27. Doorknob Blocker
Do you need a door to stay open? Wrap one end of a rubber band around a doorknob and the other around the opposite doorknob. When you have a tight connection, you’ll be able to prevent the door from shutting tightly. (This hack comes in handy when you have little ones.)
28. Teabag Stop
Everyone knows that a cup of tea can be soothing. But it’s not so great when the tea bag string slips into your mug. Use a rubber band around the top of your teacup or mug to secure the tag while you pour in the hot water and then sip your tea.
29. Apple Slice Holder
Here’s a way to keep a sliced apple from turning brown. After slicing an apple, replace the slices around the core and then use a rubber band to hold them in place. It works!
30. Cutting Board Slip Prevention
Wrapping rubber bands around your cutting board will keep it from sliding while you do your kitchen prep.

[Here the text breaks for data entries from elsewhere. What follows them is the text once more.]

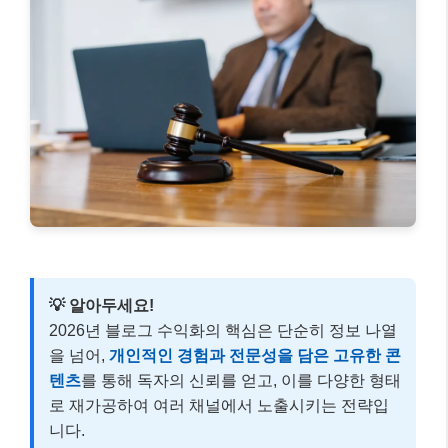
💡 알아두세요!
2026년 블로그 수익화의 핵심은 단순히 정보 나열
을 넘어,
개인적인 경험과 전문성을 담은 고유한 콘
텐츠
를 통해 독자의 신뢰를 얻고, 이를 다양한 형태
로 재가공하여 여러 채널에서 노출시키는 전략입
니다.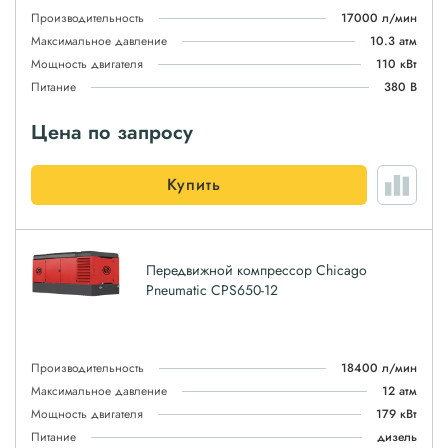
Производительность
17000 л/мин
Максимальное давление
10.3 атм
Мощность двигателя
110 кВт
Питание
380 В
Цена по запросу
Купить
Передвижной компрессор Chicago
Pneumatic CPS650-12
Производительность
18400 л/мин
Максимальное давление
12 атм
Мощность двигателя
179 кВт
Питание
дизель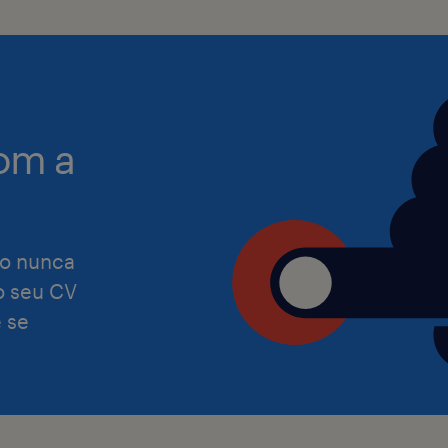
reiteramos que damos as boas-vinda
as mais diversas capacidades e exper
Assumimos o
compromisso de garantir que o noss
recrutamento e contratação satisfaç
om a
de todas as
pessoas.
o nunca
 o seu CV
Preocupamo-nos com a igualdade de
 se
independentemente de etnia, cor, reli
orientação sexual,
identidade de género, nacionalidade,
informações genéticas, incapacidade
outro estatuto de grupo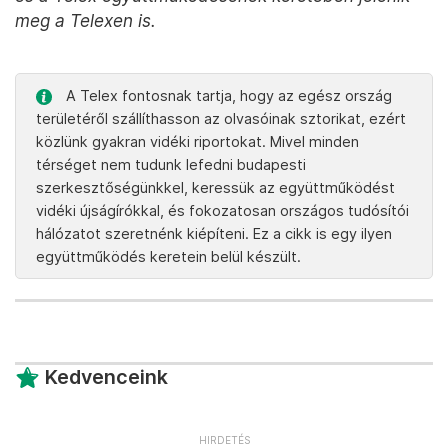
meg a Telexen is.
A Telex fontosnak tartja, hogy az egész ország
területéről szállíthasson az olvasóinak sztorikat, ezért
közlünk gyakran vidéki riportokat. Mivel minden
térséget nem tudunk lefedni budapesti
szerkesztőségünkkel, keressük az együttműködést
vidéki újságírókkal, és fokozatosan országos tudósítói
hálózatot szeretnénk kiépíteni. Ez a cikk is egy ilyen
együttműködés keretein belül készült.
Kedvenceink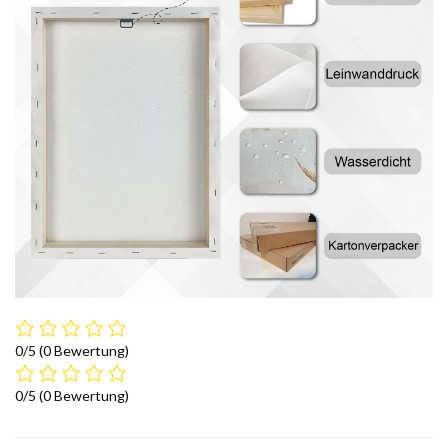
0/5
(0 Bewertung)
0/5
(0 Bewertung)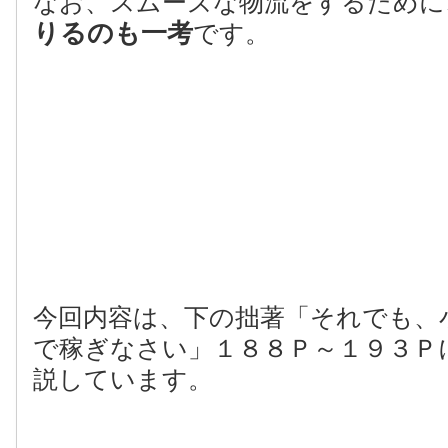
なお、スムーズな物流をするために
りるのも一考
です。
今回内容は、下の拙著「それでも、
で稼ぎなさい」１８８Ｐ～１９３Ｐ
説しています。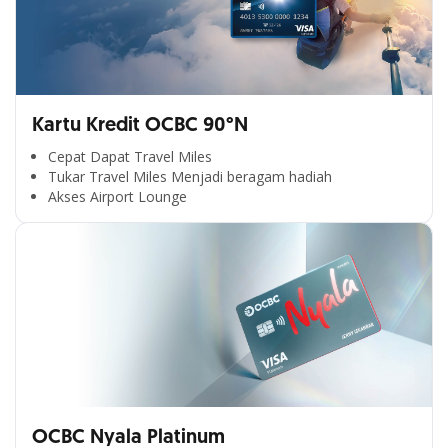
Kartu Kredit OCBC 90°N
Cepat Dapat Travel Miles
Tukar Travel Miles Menjadi beragam hadiah
Akses Airport Lounge
OCBC Nyala Platinum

Natural rubber comes from the latex found in the bark layers of the rubber tree. Historians believe that the Ancient Mayans and Aztecs used rubber for many purposes thousands of years ago. For example, the Mayans probably used rubber to make tools, shoes, medicines, and even balls for their ball games.
However, it wasn’t until 1845 that the modern rubber band was invented. That year, British industrialist Stephen Perry secured the patent for the production of elastic bands made from vulcanized natural rubber. Today, about 75 percent of the rubber in production is a synthetic product made from crude oil.
However, most rubber bands are made from natural rubber because of its elasticity. Now that you know some of the many uses of rubber bands, you’ll find you’ll want to recycle and keep the ones you already have.